Inquiry into King’s charity ‘would have offended important people’

King Charles III at the gates of Balmoral in Scotland.
King Charles III at the gates of Balmoral in Scotland. Photograph: Jane Barlow/AFP/Getty Images

Asked about the Metropolitan police decision to take no further action in the cash-for-honours allegation involving King Charles’s Prince’s Foundation, the author and former Liberal Democrat MP Norman Baker said wearily: “I’m not actually surprised. To have taken action would have offended important people in society.”

Baker, the author of the 2019 criticism of the royal family, And What Do You Do?, wrote to the Met in 2021 calling for an investigation after press reports emerged that a longtime senior aide of the then-Prince Charles had offered a Saudi billionaire (and donor to causes close to the king’s heart) help to secure a knighthood and UK citizenship in return for donations.

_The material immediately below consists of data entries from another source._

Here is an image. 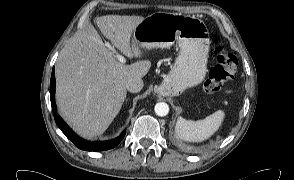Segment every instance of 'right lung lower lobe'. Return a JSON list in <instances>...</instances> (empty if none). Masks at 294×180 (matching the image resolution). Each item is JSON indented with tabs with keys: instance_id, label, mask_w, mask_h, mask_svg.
<instances>
[{
	"instance_id": "1",
	"label": "right lung lower lobe",
	"mask_w": 294,
	"mask_h": 180,
	"mask_svg": "<svg viewBox=\"0 0 294 180\" xmlns=\"http://www.w3.org/2000/svg\"><path fill=\"white\" fill-rule=\"evenodd\" d=\"M54 93H55V76H54V69L52 70L51 81H50V100L53 109V115L55 118V122L60 130L80 149L87 150V151H104L111 148H114L118 145L124 137V132L121 134L120 137L106 142H88L81 138H79L68 126L67 124L61 119V117L57 113L56 104L54 100Z\"/></svg>"
}]
</instances>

That offer, made in 2017 by Michael Fawcett, in a letter to Mahfouz Marei Mubarak bin Mahfouz, made it clear the Prince’s Foundation (founded by the king, who remains its president) would be “happy and willing” to use its influence to help smooth the way for Mahfouz.

After Baker’s letter, the Met set about considering whether there had been breaches of the laws around the sale of honours and bribery. After 18 months of interviewing witnesses and trawling through documents, and after advice from the Crown Prosecution Service, it decided the investigation would be discontinued.

There is no suggestion of any wrongdoing on behalf of the king – who said he had no knowledge of Fawcett’s offers of help. Nor is there any suggestion of wrongdoing by Mahfouz. Spokespeople for the king have insisted in the past that his charities operate independently of the monarch in matters of fundraising and governance.

And yet it is not the only embarrassing episode involving the king’s charities and wealthy donors. Last year, the Sunday Times reported that between 2011 and 2015 the Prince of Wales Charitable Fund accepted 3m euros in cash stuffed into a suitcase and a Fortnum & Mason carrier bag from a billionaire Qatari sheikh.

Despite the questionable optics of this transaction (Baker opined that this was “what one might expect from a South American drug baron, not the heir to the British throne”), the Charity Commission chose not to investigate further, concluding that there was no evidence of illegality.

While the king himself has escaped investigation, his charities have not. The foundation’s former chair, Douglas Connell, resigned in September 2021 after a £100,000 donation from a wealthy Russian donor was accepted – and then rejected – by the charity’s ethics committee after doubts over the provenance of the cash.

Two months later, Fawcett, by then the foundation’s chief executive, resigned in the wake of the cash-for-honours allegations. The foundation’s board, acknowledging the reputational damage caused by what it called “historic fundraising practices”, carried out an internal review to ensure the charity in future “always acts with utmost integrity and probity”. It said trustees had been unaware of Fawcett’s alleged actions.

The foundation remains under investigation from the Scottish charity regulator into a series of issues relating to the charity’s use and handling of grants and donations. The Charity Commission for England and Wales is investigating the Mahfouz Foundation charity – set up by the aforementioned Saudi billionaire – over financial dealings involving the Prince’s Foundation.

Baker and other critics of the monarchy believe that police and charity regulators are wrongly reluctant to bring the king himself into the focus of their investigations, but for now a cloud still hovers over the foundation.